» What you should do:
Pictures excluded, return the lines below from the first through the line holding "(pad_to_mask_clearance 0)".
--- Records Enclosed Below ---
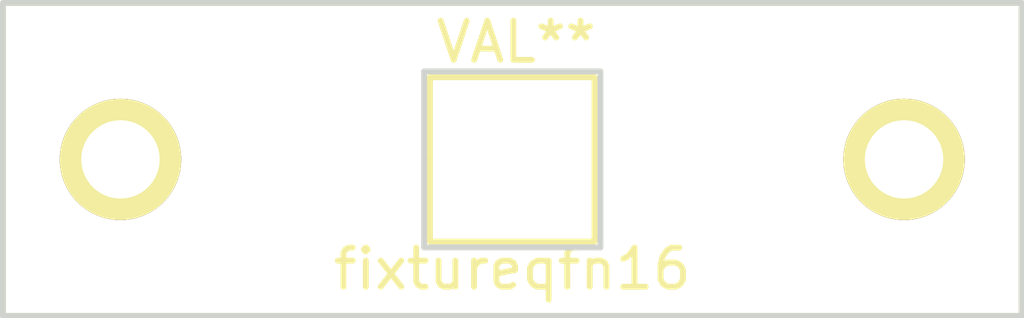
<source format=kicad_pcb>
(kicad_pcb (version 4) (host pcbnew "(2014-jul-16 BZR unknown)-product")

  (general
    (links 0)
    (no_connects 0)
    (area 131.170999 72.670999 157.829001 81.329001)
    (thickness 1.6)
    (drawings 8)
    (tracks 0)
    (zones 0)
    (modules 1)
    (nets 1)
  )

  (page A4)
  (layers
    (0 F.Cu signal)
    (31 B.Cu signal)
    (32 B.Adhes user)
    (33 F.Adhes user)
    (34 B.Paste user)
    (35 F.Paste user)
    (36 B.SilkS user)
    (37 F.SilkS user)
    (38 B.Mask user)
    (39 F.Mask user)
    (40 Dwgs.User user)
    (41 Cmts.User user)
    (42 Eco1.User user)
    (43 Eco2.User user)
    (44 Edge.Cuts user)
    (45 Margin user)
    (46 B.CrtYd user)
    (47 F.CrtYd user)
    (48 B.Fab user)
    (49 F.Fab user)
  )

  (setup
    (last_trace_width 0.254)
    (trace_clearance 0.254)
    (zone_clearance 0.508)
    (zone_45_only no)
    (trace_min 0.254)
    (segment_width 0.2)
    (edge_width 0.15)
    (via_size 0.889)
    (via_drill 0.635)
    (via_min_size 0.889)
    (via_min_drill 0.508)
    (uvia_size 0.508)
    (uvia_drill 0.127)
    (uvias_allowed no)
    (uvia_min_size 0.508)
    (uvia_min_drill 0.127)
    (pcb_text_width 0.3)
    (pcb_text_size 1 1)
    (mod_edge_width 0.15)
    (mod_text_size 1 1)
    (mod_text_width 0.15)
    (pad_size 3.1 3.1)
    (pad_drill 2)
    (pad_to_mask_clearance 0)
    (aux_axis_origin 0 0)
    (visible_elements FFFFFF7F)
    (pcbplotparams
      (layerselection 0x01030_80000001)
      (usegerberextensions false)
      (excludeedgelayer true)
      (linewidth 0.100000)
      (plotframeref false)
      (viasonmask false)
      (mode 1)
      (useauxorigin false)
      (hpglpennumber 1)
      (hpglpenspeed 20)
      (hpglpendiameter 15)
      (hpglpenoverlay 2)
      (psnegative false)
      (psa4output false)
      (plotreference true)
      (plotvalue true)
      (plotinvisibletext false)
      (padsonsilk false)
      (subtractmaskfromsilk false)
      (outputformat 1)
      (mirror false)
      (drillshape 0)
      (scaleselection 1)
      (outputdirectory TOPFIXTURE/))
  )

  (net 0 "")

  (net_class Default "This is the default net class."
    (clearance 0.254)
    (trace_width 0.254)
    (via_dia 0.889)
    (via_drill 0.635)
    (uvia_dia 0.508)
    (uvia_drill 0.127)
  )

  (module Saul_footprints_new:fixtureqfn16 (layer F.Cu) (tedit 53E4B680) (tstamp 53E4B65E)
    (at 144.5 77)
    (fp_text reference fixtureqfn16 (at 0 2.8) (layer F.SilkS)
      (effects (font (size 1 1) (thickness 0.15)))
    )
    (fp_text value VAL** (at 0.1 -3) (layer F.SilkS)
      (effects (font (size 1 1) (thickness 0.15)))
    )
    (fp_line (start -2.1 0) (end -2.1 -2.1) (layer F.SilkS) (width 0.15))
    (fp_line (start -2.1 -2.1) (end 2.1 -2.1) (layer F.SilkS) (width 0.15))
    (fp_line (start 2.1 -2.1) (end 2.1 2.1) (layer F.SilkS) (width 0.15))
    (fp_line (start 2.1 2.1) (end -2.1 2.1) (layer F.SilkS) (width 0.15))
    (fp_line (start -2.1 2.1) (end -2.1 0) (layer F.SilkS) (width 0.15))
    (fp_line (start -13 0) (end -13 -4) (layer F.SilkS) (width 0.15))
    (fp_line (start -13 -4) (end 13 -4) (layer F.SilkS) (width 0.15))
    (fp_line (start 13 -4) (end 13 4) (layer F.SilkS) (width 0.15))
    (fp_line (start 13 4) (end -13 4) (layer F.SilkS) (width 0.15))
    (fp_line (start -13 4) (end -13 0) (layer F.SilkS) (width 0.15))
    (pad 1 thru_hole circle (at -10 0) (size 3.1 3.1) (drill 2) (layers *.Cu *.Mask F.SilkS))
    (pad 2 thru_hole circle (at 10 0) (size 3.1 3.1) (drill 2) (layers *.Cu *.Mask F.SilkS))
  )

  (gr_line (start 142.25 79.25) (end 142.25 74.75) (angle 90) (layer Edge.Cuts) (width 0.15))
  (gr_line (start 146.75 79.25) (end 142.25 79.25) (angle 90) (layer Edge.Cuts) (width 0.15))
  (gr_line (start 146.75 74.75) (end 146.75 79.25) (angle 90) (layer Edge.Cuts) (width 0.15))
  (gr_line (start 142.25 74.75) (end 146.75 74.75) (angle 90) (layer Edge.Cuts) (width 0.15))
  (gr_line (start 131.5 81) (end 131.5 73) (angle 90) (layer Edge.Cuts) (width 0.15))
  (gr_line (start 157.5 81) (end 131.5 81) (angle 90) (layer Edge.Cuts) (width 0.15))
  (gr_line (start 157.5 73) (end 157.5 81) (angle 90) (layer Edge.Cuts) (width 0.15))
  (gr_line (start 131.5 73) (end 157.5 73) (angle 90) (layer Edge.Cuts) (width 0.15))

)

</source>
--- End of Enclosed Records ---
» Response:
<source format=kicad_pcb>
(kicad_pcb (version 4) (host pcbnew "(2014-jul-16 BZR unknown)-product")

  (general
    (links 0)
    (no_connects 0)
    (area 131.170999 72.670999 157.829001 81.329001)
    (thickness 1.6)
    (drawings 8)
    (tracks 0)
    (zones 0)
    (modules 1)
    (nets 1)
  )

  (page A4)
  (layers
    (0 F.Cu signal)
    (31 B.Cu signal)
    (32 B.Adhes user)
    (33 F.Adhes user)
    (34 B.Paste user)
    (35 F.Paste user)
    (36 B.SilkS user)
    (37 F.SilkS user)
    (38 B.Mask user)
    (39 F.Mask user)
    (40 Dwgs.User user)
    (41 Cmts.User user)
    (42 Eco1.User user)
    (43 Eco2.User user)
    (44 Edge.Cuts user)
    (45 Margin user)
    (46 B.CrtYd user)
    (47 F.CrtYd user)
    (48 B.Fab user)
    (49 F.Fab user)
  )

  (setup
    (last_trace_width 0.254)
    (trace_clearance 0.254)
    (zone_clearance 0.508)
    (zone_45_only no)
    (trace_min 0.254)
    (segment_width 0.2)
    (edge_width 0.15)
    (via_size 0.889)
    (via_drill 0.635)
    (via_min_size 0.889)
    (via_min_drill 0.508)
    (uvia_size 0.508)
    (uvia_drill 0.127)
    (uvias_allowed no)
    (uvia_min_size 0.508)
    (uvia_min_drill 0.127)
    (pcb_text_width 0.3)
    (pcb_text_size 1 1)
    (mod_edge_width 0.15)
    (mod_text_size 1 1)
    (mod_text_width 0.15)
    (pad_size 3.1 3.1)
    (pad_drill 2)
    (pad_to_mask_clearance 0)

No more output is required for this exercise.